13. It is a moral outrage that 840 million people go hungry in a world of plenty. In this spirit, the international community has repeatedly affirmed its commitment to fighting hunger. In particular, at the 1996 World Food Summit (WFS) in Rome, representatives of 185 nations and the European Community set a goal of cutting the number of hungry people by half by 2015. The United Nations Millennium Declaration reiterated a number of goals set by conferences and summits in the 1990s, including that of halving hunger. The UN General Assembly, at its fifty-sixth session in 2001, subsequently consolidated eight of these goals into the Millennium Development Goals, beginning with a call for halving the proportion of people in extreme poverty and hunger by 2015.

14. There is also a growing international consensus concerning the need to implement the right to food. Although this right was first explicitly stated in the 1940s in the Universal Declaration of Human Rights and the FAO Constitution (the preamble which gives "ensuring humanity's freedom from hunger" as one of the principal reasons for the creation of the Organization), there has been little tangible progress towards its implementation. The United Nations Committee on Economic, Social and Cultural Rights has facilitated the task of implementation of this fundamental right by adopting, in 1999, the General Comment on the Right to Food, which specifies how states can meet their obligations to respect, protect and fulfil the right.

Figure 1
Number of undernourished people in the developing countries: observed and predicted levels relative to the World Food Summit target

The graph compares the changes in the number of undernourished people under two different scenarios: i) the lower line shows the changes in the number of undernourished under the assumption that the WFS target will be met; ii) the upper line shows the changes in the number of undernourished under the best estimates available to FAO of the likely evolution in food availability, agricultural output, population, incomes and many variables related to nutrition. This latter scenario assumes that no extra effort (relative to the past) is made to reduce hunger in the world. It is worth noting that, as time goes by and no purposeful action is taken to reduce hunger, the required reduction in the number of hungry in order to meet the WFS target increases, as does the required effort. It should be noted that while the figure of 840 million in paragraph 13 is for all countries, the graph refers to the number of undernourished people in developing countries only.

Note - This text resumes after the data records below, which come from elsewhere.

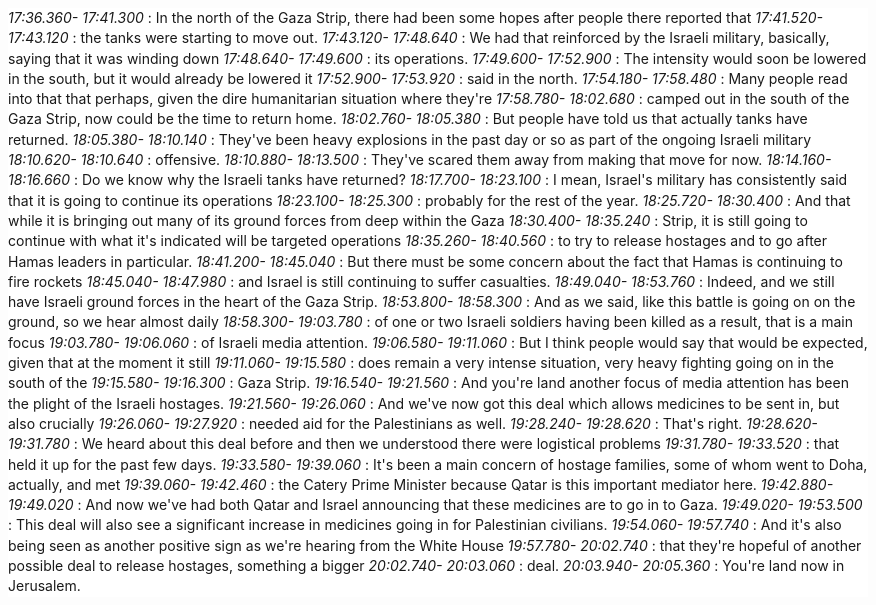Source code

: *17:36.360- 17:41.300* :  In the north of the Gaza Strip, there had been some hopes after people there reported that
*17:41.520- 17:43.120* :  the tanks were starting to move out.
*17:43.120- 17:48.640* :  We had that reinforced by the Israeli military, basically, saying that it was winding down
*17:48.640- 17:49.600* :  its operations.
*17:49.600- 17:52.900* :  The intensity would soon be lowered in the south, but it would already be lowered it
*17:52.900- 17:53.920* :  said in the north.
*17:54.180- 17:58.480* :  Many people read into that that perhaps, given the dire humanitarian situation where they're
*17:58.780- 18:02.680* :  camped out in the south of the Gaza Strip, now could be the time to return home.
*18:02.760- 18:05.380* :  But people have told us that actually tanks have returned.
*18:05.380- 18:10.140* :  They've been heavy explosions in the past day or so as part of the ongoing Israeli military
*18:10.620- 18:10.640* :  offensive.
*18:10.880- 18:13.500* :  They've scared them away from making that move for now.
*18:14.160- 18:16.660* :  Do we know why the Israeli tanks have returned?
*18:17.700- 18:23.100* :  I mean, Israel's military has consistently said that it is going to continue its operations
*18:23.100- 18:25.300* :  probably for the rest of the year.
*18:25.720- 18:30.400* :  And that while it is bringing out many of its ground forces from deep within the Gaza
*18:30.400- 18:35.240* :  Strip, it is still going to continue with what it's indicated will be targeted operations
*18:35.260- 18:40.560* :  to try to release hostages and to go after Hamas leaders in particular.
*18:41.200- 18:45.040* :  But there must be some concern about the fact that Hamas is continuing to fire rockets
*18:45.040- 18:47.980* :  and Israel is still continuing to suffer casualties.
*18:49.040- 18:53.760* :  Indeed, and we still have Israeli ground forces in the heart of the Gaza Strip.
*18:53.800- 18:58.300* :  And as we said, like this battle is going on on the ground, so we hear almost daily
*18:58.300- 19:03.780* :  of one or two Israeli soldiers having been killed as a result, that is a main focus
*19:03.780- 19:06.060* :  of Israeli media attention.
*19:06.580- 19:11.060* :  But I think people would say that would be expected, given that at the moment it still
*19:11.060- 19:15.580* :  does remain a very intense situation, very heavy fighting going on in the south of the
*19:15.580- 19:16.300* :  Gaza Strip.
*19:16.540- 19:21.560* :  And you're land another focus of media attention has been the plight of the Israeli hostages.
*19:21.560- 19:26.060* :  And we've now got this deal which allows medicines to be sent in, but also crucially
*19:26.060- 19:27.920* :  needed aid for the Palestinians as well.
*19:28.240- 19:28.620* :  That's right.
*19:28.620- 19:31.780* :  We heard about this deal before and then we understood there were logistical problems
*19:31.780- 19:33.520* :  that held it up for the past few days.
*19:33.580- 19:39.060* :  It's been a main concern of hostage families, some of whom went to Doha, actually, and met
*19:39.060- 19:42.460* :  the Catery Prime Minister because Qatar is this important mediator here.
*19:42.880- 19:49.020* :  And now we've had both Qatar and Israel announcing that these medicines are to go in to Gaza.
*19:49.020- 19:53.500* :  This deal will also see a significant increase in medicines going in for Palestinian civilians.
*19:54.060- 19:57.740* :  And it's also being seen as another positive sign as we're hearing from the White House
*19:57.780- 20:02.740* :  that they're hopeful of another possible deal to release hostages, something a bigger
*20:02.740- 20:03.060* :  deal.
*20:03.940- 20:05.360* :  You're land now in Jerusalem.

15. Unfortunately, in spite of these commitments, too little purposeful action has been taken towards eradicating hunger. The number of hungry people in the world is not falling fast enough to meet the ambitious but pragmatic goal of the 1996 WFS Plan of Action. The Plan calls for a reduction in the number of undernourished people from 816 million in 1990-92 (the base period) to 408 million by 2015. The latest figures from FAO show that to meet the target, the number of hungry will have to fall by 26 million every year, compared with the average of 6 million a year attained over the last years of the 1990s. Even this slow movement appears to have ground to a halt in the late 1990s, greatly increasing the difficulty of attaining the goal by 2015. The fact that this limited progress was concentrated in a handful of large countries is also a cause for concern. Most developing countries have recorded either an increase or no significant change in the number of undernourished people in their midst.